Die Empörung der Gewerkschaftsvertreter_innen beschränkte sich nicht nur auf die Handelspolitik. Die Beschäftigten sind entsetzt über die zunehmende Informalität auf dem Arbeitsmarkt. Nach Angaben der ILO arbeiten 60 % aller Beschäftigten weltweit ohne rechtlichen und sozialen Schutz. „Verschiedene Regierungen haben eine strategische Entscheidung getroffen, die Arbeitsgesetze zugunsten der Wettbewerbsfähigkeit abzubauen.“, beklagte Massimo di Pietro von der italienischen UIL.

Darüber hinaus sind die Arbeitnehmer_innen besorgt über die zunehmende Macht digitaler Plattformen und die Bedrohung, die künstliche Intelligenz für menschenwürdige Arbeit darstellt. Es wurden Forderungen nach einer strengen Regulierung der Plattformarbeit durch die ILO sowie nach einer Beteiligung der Gewerkschaften an der KI-Governance laut.

„Multinationale Technologieunternehmen haben die Kontrolle übernommen. Sie haben mehr Macht als Staaten, und wir sind strukturell von ihnen abhängig. Wir müssen mit ihnen verhandeln. Lasst uns Standards für künstliche Intelligenz festlegen und eine Technologiedemokratie aufbauen.“, forderte Jose Enrique Onate Vera von der UNT aus Mexiko.
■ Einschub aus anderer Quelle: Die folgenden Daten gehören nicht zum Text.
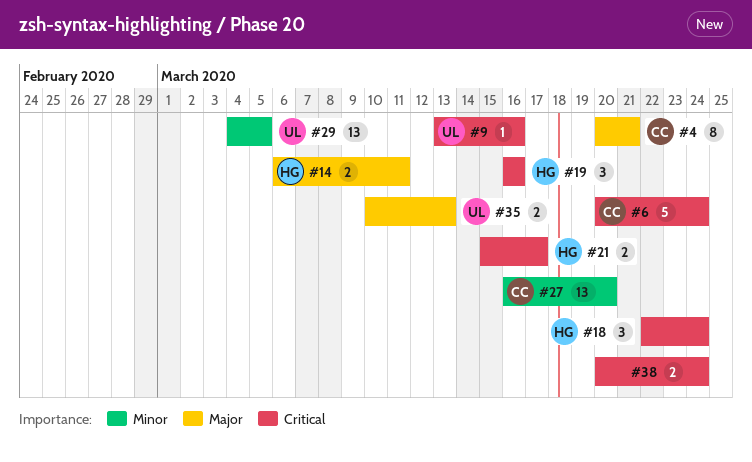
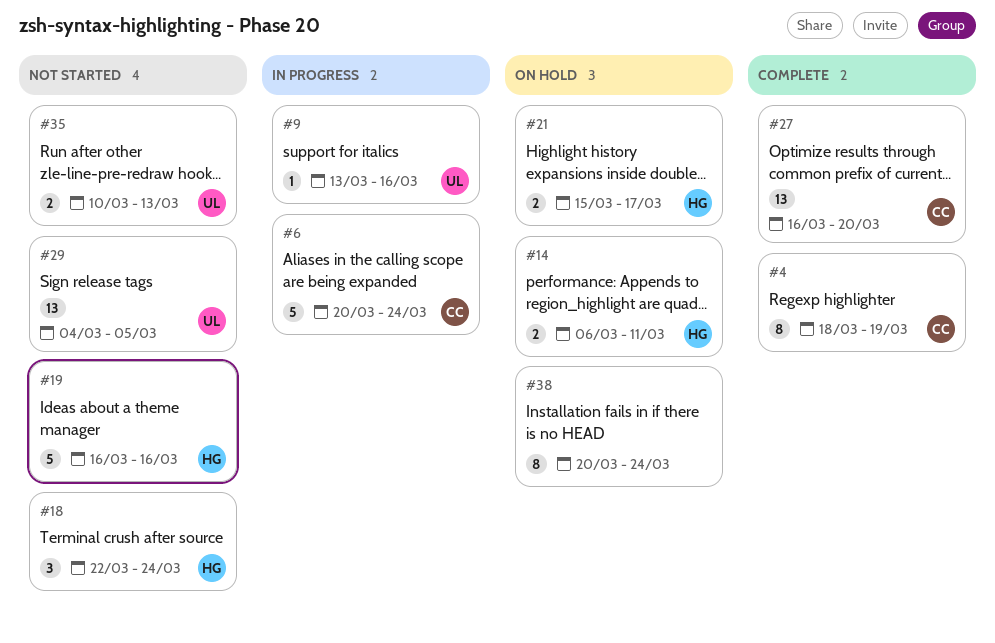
#4, start: Mar 20 -> Mar 18
#4, due: Mar 21 -> Mar 19
#19, estimate: 3 -> 5
#38, estimate: 2 -> 8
Solche Positionen spiegeln das verbreitete Gefühl wider, dass demokratische Kontrolle zunehmend von privaten und finanziell mächtigen Akteuren unterlaufen wird. Die letzte G20-Präsidentschaft Brasiliens schlug daraufhin eine Vermögenssteuer vor (2 % für Personen mit einem Vermögen von einer Milliarde US-Dollar, die für 3.000 Personen gelten und weltweit 250 Milliarden US-Dollar einbringen würde). Dieser Vorschlag wurde jedoch von einigen Ländern, darunter auch in Europa, nicht unterstützt. Daher drängen die Gewerkschaften weiterhin darauf, ihn auf der Tagesordnung zu belassen.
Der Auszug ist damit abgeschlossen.